To demonstrate this functionality, let’s enable Link Entities in the Extract Entities parameter panel.
Then, we’ll add a third line to the parameter text that includes the correct spelling of Dan Aykroyd’s name, like the one below:
“Actually, the correct spelling is Aykroyd.”
When we run the process again, a new QID column appears in the results. Notice that “Dan Akroyd” and “Aykroyd” have the same QID value — Rosette has correctly identified them as the same entity.
QID values are drawn from Wikidata, so if an entity has a Wikidata entry, Rosette should be able to link and resolve it.

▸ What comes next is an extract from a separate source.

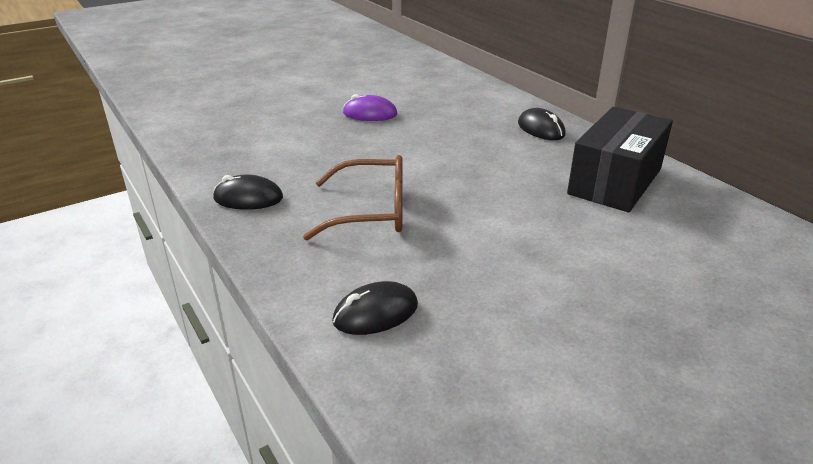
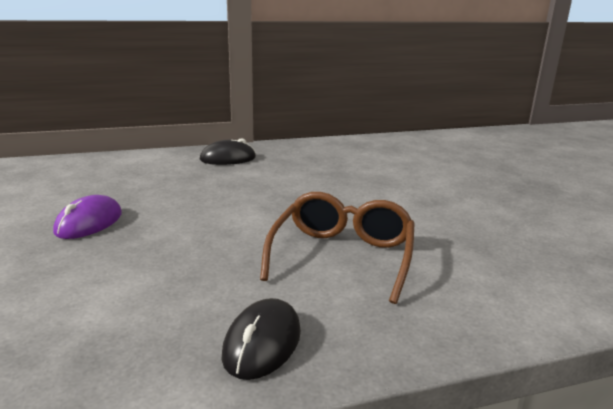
camera: 75 degrees left, 10 degrees down
(375, 313) = (532, 280): black mouse -> none
(615, 181) = (338, 157): black box -> none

QIDs are very useful for machine reading-purposes, but for humans they can be difficult to keep track of. Let’s turn on the Include Entity Name parameter, which will allow us to see the entity names in addition to their QIDs.
Try it Yourself
Now that you’ve got the Rosette Text Toolkit up and running with RapidMiner Studio, you are well equipped to handle a host of text analytics tasks. Incorporate results like the ones above into your pre-existing data processes, and check out our other operators, including Categorization, Sentiment Analysis, Morphological Analysis, Tokenization, Sentence Tagging, Name Translation, and Name Matching.
While you’re at it, keep us posted! We love to hear what our users are working on, and would be thrilled to share your Rosette for RapidMiner story on our blog.
Comments
What if I have a dataset of posts in a .csv file? Can I just use the "Read CSV" icon and the "Extract Entities" icon to do a simple entity extraction?